Action item » Collect each line in the records that contains the word "across", and copy those lines over without changes.

* * *

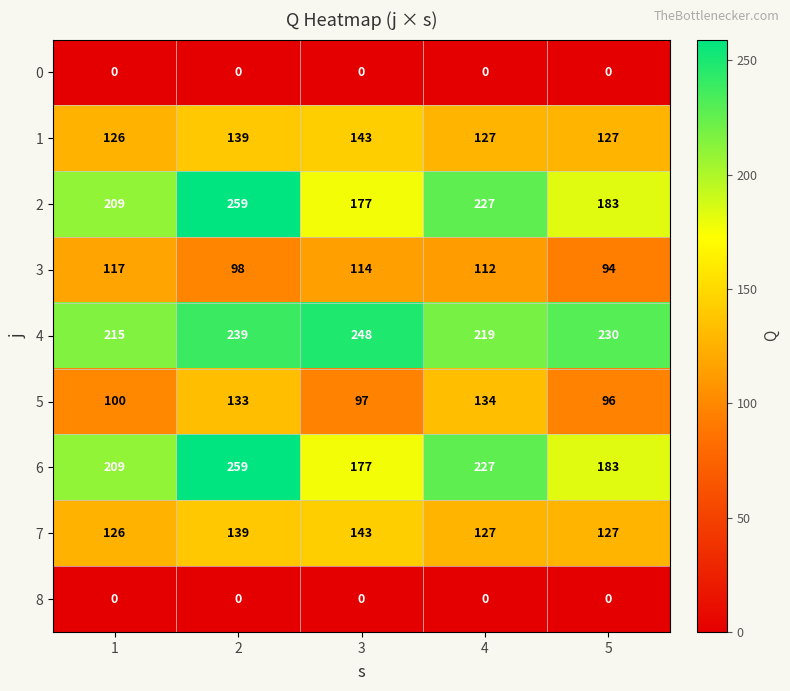

At which category is the sum across all series the highest?

2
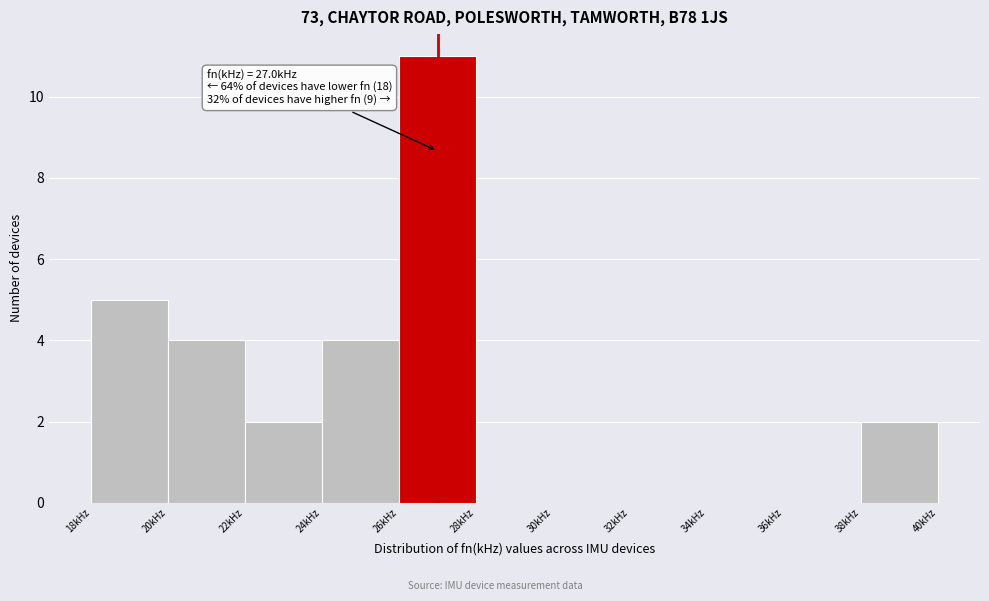

Which range on the x-axis has the tallest bar?

26 to 28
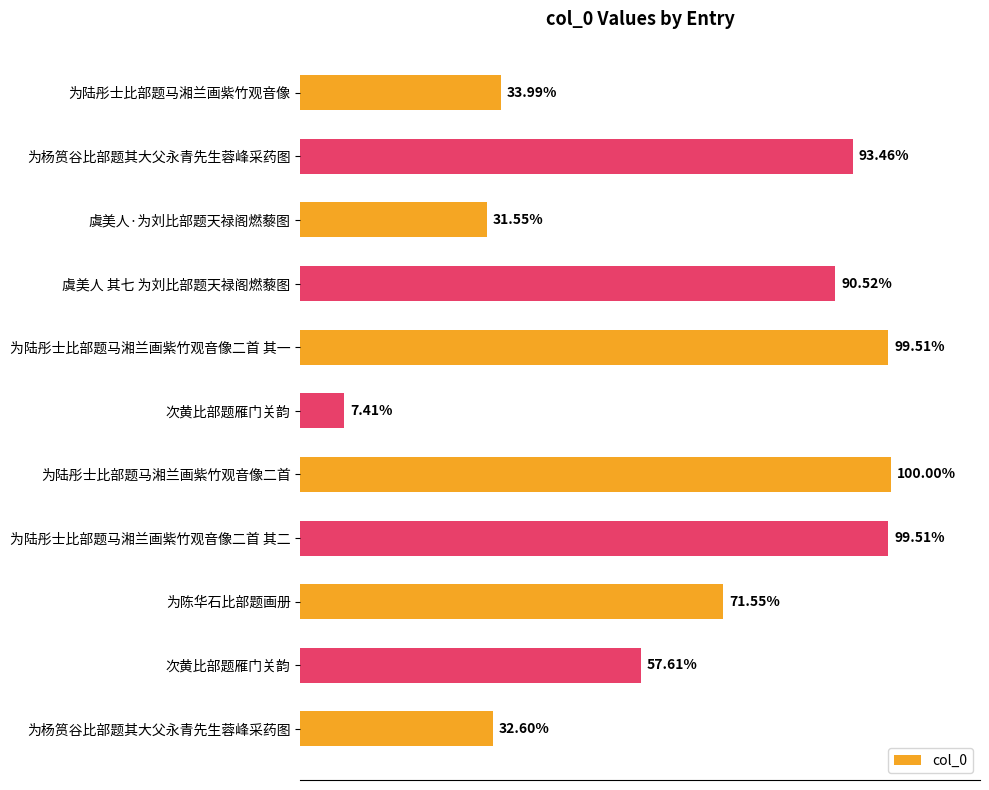

Does the chart contain stacked bars?

No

* * *

Response to this task »
At which category is the sum across all series the highest?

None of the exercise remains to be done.